After the first evaluation and SCAT2 by the certified athletic trainer, the student-athlete will be required to report to the certified athletic trainer daily to do a symptom check. The student-athlete will also be required to complete post-concussion testing through Concussion Vital Signs until they are completely asymptomatic (symptom-free) and the test releases them based on their pre-season baseline test:
- 24 hours post-injury
- 72 hours post-injury and every other day after until asymptomatic and Concussion Vital Signs test releases the student-athlete based on pre-season baseline test.
When a student-athlete sustains a concussion, the following people will be notified and will receive instructions on how to take care of that student-athlete:
- Head Coach
- Student-Athlete’s teachers (may have trouble in class)
Graduated Return to Play Protocol for the Concussed Athlete
The student-athlete will begin the graduated return to play protocol when asymptomatic (no symptoms present) AND after passing the SCAT2 as determined by the certified athletic trainer. The graduated return to play protocol will be conducted and supervised by the certified athletic trainer.
- Day One: Light exercise
- Day Two: Intense exercise with sport specific drills
- Day Three: Non-contact drills at practice
- Day Four: Full contact practice
- Day Five: Full return to play
If the student-athlete becomes symptomatic during any stage of the return to play protocol, they will return to day one of the return to play protocol if asymptomatic at least 24 hours after, until completely asymptomatic.
Long-term side effects of Concussion
Concussions are known to be cumulative.

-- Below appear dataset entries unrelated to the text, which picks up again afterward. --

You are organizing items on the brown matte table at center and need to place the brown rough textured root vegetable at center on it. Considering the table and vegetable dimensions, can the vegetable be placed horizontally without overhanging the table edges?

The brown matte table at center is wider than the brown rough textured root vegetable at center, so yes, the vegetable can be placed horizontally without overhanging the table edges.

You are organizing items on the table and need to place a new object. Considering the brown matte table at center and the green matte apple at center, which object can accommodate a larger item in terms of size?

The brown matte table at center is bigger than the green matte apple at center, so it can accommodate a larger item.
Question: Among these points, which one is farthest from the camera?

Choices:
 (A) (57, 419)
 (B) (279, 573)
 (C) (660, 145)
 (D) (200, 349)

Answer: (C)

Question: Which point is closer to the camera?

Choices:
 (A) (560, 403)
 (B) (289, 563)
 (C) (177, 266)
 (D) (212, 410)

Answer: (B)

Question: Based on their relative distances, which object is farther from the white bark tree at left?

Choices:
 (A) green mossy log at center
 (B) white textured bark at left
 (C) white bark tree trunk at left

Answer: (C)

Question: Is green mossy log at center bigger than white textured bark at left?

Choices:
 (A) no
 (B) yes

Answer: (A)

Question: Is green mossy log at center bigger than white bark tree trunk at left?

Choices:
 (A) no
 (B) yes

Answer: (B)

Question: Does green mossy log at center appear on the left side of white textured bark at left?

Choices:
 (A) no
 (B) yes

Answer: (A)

That is, each time you have a concussion it is easier to get another concussion in the future. Repeated concussions can lead to long-term memory loss, psychiatric disorders, and other neurologic problems. If you have had a number of concussions, your physician likely will advise you to avoid the activities that may put you at risk for future head injuries and to discontinue contact sports. Professional athletes are particularly prone to the effects of cumulative concussions.

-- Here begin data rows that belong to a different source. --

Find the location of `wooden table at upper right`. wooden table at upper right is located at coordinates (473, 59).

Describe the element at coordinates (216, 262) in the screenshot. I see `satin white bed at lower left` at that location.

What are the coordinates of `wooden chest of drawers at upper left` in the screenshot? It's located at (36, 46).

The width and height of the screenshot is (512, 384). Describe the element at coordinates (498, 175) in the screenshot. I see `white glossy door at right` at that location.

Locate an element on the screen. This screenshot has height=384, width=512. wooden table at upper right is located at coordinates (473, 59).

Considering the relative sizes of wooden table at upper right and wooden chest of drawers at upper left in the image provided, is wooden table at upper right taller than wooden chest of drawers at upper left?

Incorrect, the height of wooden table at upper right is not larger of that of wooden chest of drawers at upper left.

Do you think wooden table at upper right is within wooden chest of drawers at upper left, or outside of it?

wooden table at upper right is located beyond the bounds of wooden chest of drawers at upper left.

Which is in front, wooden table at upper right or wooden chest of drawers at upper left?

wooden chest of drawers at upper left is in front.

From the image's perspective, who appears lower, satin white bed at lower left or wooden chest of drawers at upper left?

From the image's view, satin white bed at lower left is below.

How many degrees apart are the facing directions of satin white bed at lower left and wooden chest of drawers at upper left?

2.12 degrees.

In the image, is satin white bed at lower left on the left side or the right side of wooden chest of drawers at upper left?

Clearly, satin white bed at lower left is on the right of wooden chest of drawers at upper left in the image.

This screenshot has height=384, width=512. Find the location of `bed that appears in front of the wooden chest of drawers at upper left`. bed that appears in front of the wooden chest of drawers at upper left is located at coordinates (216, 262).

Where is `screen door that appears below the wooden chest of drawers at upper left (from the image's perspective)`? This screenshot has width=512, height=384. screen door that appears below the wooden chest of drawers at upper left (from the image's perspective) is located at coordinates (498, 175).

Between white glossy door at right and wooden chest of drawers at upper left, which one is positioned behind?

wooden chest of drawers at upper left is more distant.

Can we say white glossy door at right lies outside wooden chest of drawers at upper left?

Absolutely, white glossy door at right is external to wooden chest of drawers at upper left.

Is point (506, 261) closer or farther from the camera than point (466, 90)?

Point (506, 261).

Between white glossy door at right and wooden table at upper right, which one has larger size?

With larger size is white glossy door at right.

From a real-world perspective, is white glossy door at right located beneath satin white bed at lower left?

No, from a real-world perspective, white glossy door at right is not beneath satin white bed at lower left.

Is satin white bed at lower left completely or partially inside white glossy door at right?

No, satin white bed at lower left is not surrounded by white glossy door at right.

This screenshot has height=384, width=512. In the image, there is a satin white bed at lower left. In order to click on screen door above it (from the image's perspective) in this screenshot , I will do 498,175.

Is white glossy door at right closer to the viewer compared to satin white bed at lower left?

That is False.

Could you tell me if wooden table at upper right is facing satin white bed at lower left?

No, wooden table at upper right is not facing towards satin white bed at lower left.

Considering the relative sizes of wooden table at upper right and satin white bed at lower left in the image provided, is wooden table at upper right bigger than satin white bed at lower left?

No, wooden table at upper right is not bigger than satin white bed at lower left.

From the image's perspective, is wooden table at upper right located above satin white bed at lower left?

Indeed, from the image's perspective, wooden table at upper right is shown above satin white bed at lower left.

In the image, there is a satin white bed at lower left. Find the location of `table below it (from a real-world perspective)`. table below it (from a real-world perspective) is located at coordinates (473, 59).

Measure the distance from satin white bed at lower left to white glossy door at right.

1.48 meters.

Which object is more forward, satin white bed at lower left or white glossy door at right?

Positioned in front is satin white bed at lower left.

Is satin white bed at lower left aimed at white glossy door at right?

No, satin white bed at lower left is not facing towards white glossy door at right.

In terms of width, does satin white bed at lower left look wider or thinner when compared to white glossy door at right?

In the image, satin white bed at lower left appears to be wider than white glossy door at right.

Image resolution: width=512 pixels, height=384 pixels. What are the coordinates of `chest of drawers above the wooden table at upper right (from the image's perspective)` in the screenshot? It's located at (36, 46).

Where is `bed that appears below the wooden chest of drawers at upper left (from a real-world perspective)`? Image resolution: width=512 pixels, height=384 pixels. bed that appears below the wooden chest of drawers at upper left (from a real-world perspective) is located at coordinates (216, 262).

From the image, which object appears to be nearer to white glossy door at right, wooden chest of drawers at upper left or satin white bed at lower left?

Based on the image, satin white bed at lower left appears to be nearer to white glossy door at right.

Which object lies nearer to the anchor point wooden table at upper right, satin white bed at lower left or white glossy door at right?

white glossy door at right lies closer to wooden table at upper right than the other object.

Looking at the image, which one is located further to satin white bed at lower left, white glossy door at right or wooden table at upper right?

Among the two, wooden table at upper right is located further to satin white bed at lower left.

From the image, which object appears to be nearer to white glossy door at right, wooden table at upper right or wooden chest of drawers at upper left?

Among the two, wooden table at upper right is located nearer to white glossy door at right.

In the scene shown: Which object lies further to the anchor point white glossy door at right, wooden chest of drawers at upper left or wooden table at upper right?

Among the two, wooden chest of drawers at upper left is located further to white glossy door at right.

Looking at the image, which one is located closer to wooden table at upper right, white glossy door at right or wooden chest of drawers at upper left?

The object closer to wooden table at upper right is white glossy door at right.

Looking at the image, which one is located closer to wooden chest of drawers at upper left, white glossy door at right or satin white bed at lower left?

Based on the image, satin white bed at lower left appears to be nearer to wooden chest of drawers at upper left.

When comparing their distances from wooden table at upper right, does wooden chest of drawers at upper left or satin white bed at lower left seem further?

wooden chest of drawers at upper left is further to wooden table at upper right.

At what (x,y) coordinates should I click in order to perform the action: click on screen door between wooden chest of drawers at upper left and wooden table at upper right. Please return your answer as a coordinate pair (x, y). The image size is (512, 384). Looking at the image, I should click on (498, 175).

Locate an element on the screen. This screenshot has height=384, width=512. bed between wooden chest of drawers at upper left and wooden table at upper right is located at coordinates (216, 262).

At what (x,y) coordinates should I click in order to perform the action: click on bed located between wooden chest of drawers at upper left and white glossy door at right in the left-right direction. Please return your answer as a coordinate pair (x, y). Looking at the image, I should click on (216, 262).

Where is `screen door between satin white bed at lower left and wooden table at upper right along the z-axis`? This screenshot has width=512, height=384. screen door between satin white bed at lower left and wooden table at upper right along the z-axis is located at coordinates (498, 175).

At EHS, when a student-athlete has sustained their second concussion in a single school year, they will be removed from athletics for the rest of the school year. When they sustain their third concussion (total), they will no longer be allowed to participate in any contact sports at the school. This is to protect the student from severe medical complications later on in life. If needed or requested, they will be referred to a neurologist.

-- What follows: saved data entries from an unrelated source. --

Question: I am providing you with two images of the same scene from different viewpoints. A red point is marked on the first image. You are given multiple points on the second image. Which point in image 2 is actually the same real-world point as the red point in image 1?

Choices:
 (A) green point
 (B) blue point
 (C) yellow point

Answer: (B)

The main symptom of post-concussive syndrome is persistent headache for one to two weeks, lasting up to months after the injury. Anywhere from 20-90% of patients develop at least one symptom of post-concussive syndrome within the first month following injury, and about 40% have at least three symptoms by three months post-injury.
Post-concussive syndrome is more common after a serious concussion than after a mild one. Symptoms usually are relieved with mild pain relievers such as acetaminophen (Tylenol) or ibuprofen (Motrin, Advil).
Sometimes people with post-concussive syndrome will have dizziness, difficulty concentrating, or problems doing certain types of activities such as reading. Nausea and vomiting may also occur.
Post-concussive syndrome usually goes away on its own with time. Some people may have symptoms that do not go away, even after months or years. In this situation, contact a doctor. Sometimes tests (such as an MRI or cognitive function testing) or consultations with a neurologist can better assess this problem. An IEP may need to be developed if the student-athlete is having problems in class as well.